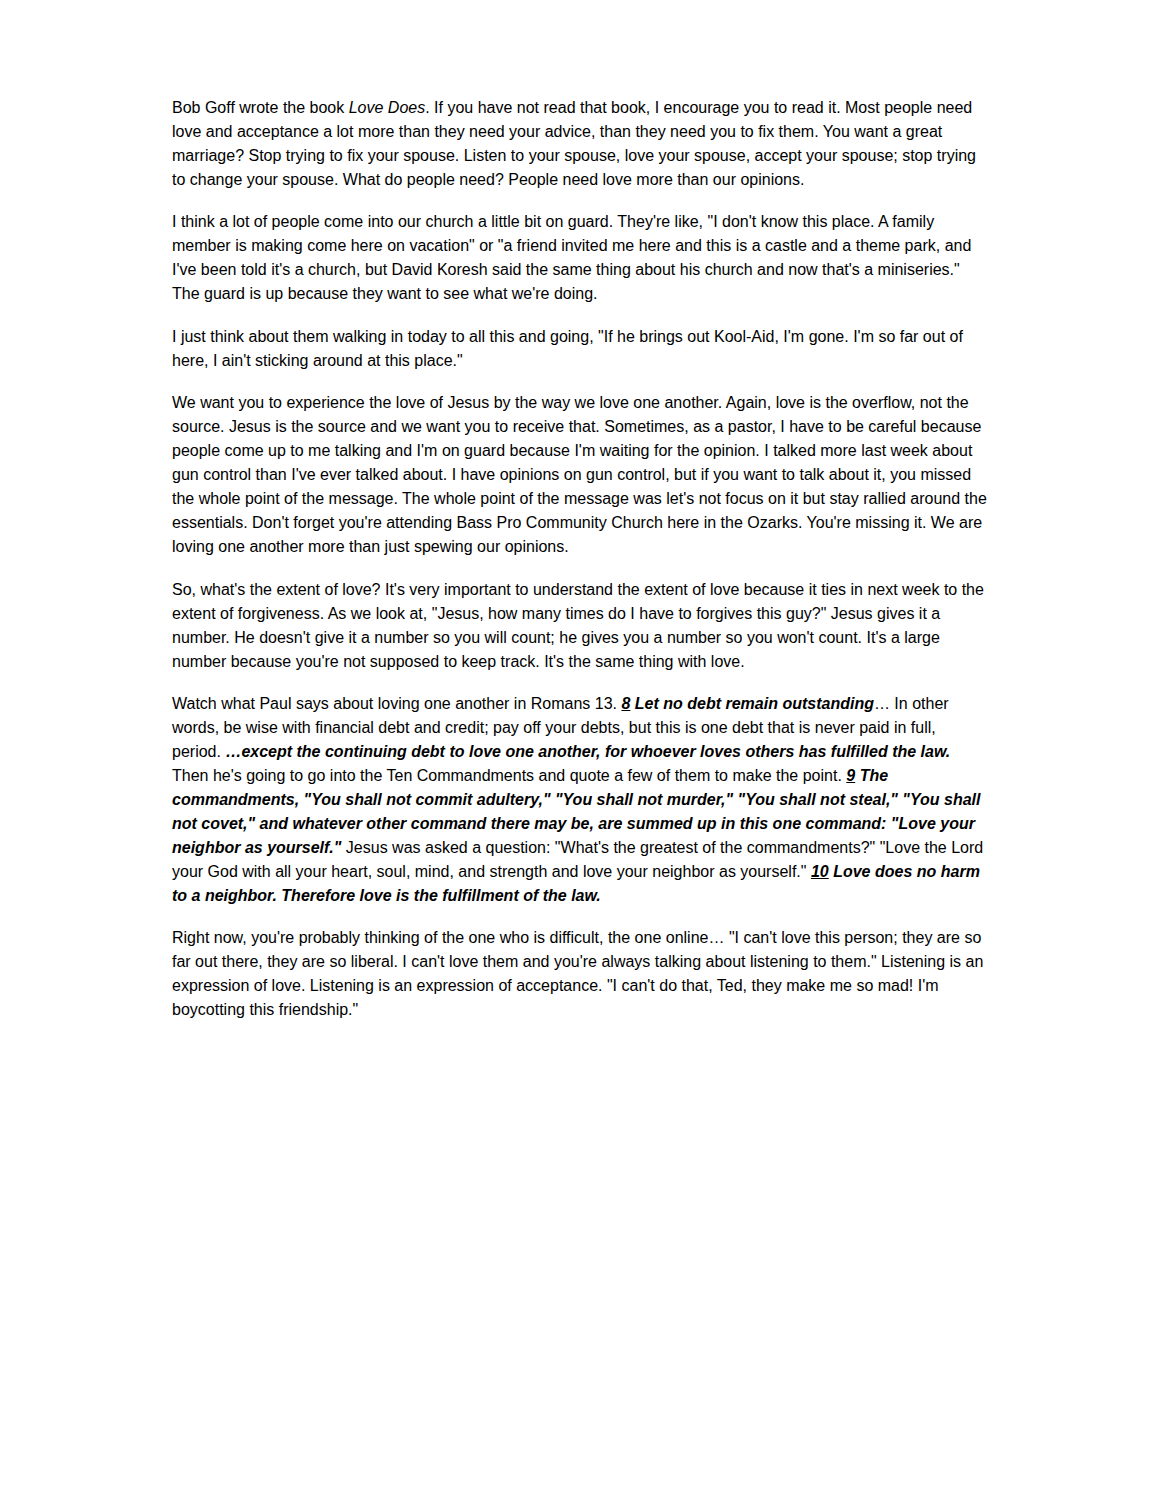Bob Goff wrote the book Love Does. If you have not read that book, I encourage you to read it. Most people need love and acceptance a lot more than they need your advice, than they need you to fix them. You want a great marriage? Stop trying to fix your spouse. Listen to your spouse, love your spouse, accept your spouse; stop trying to change your spouse. What do people need? People need love more than our opinions.
I think a lot of people come into our church a little bit on guard. They're like, "I don't know this place. A family member is making come here on vacation" or "a friend invited me here and this is a castle and a theme park, and I've been told it's a church, but David Koresh said the same thing about his church and now that's a miniseries." The guard is up because they want to see what we're doing.
I just think about them walking in today to all this and going, "If he brings out Kool-Aid, I'm gone. I'm so far out of here, I ain't sticking around at this place."
We want you to experience the love of Jesus by the way we love one another. Again, love is the overflow, not the source. Jesus is the source and we want you to receive that. Sometimes, as a pastor, I have to be careful because people come up to me talking and I'm on guard because I'm waiting for the opinion. I talked more last week about gun control than I've ever talked about. I have opinions on gun control, but if you want to talk about it, you missed the whole point of the message. The whole point of the message was let's not focus on it but stay rallied around the essentials. Don't forget you're attending Bass Pro Community Church here in the Ozarks. You're missing it. We are loving one another more than just spewing our opinions.
So, what's the extent of love? It's very important to understand the extent of love because it ties in next week to the extent of forgiveness. As we look at, "Jesus, how many times do I have to forgives this guy?" Jesus gives it a number. He doesn't give it a number so you will count; he gives you a number so you won't count. It's a large number because you're not supposed to keep track. It's the same thing with love.
Watch what Paul says about loving one another in Romans 13. 8 Let no debt remain outstanding… In other words, be wise with financial debt and credit; pay off your debts, but this is one debt that is never paid in full, period. …except the continuing debt to love one another, for whoever loves others has fulfilled the law. Then he's going to go into the Ten Commandments and quote a few of them to make the point. 9 The commandments, "You shall not commit adultery," "You shall not murder," "You shall not steal," "You shall not covet," and whatever other command there may be, are summed up in this one command: "Love your neighbor as yourself." Jesus was asked a question: "What's the greatest of the commandments?" "Love the Lord your God with all your heart, soul, mind, and strength and love your neighbor as yourself." 10 Love does no harm to a neighbor. Therefore love is the fulfillment of the law.
Right now, you're probably thinking of the one who is difficult, the one online… "I can't love this person; they are so far out there, they are so liberal. I can't love them and you're always talking about listening to them." Listening is an expression of love. Listening is an expression of acceptance. "I can't do that, Ted, they make me so mad! I'm boycotting this friendship."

-- To do --
Copy range, inclusive: the line holding "I think a lot" to the line holding "I just think". Reproduce exactly those lines of the records above and no others.

-- Exercise response --
I think a lot of people come into our church a little bit on guard. They're like, "I don't know this place. A family member is making come here on vacation" or "a friend invited me here and this is a castle and a theme park, and I've been told it's a church, but David Koresh said the same thing about his church and now that's a miniseries." The guard is up because they want to see what we're doing.
I just think about them walking in today to all this and going, "If he brings out Kool-Aid, I'm gone. I'm so far out of here, I ain't sticking around at this place."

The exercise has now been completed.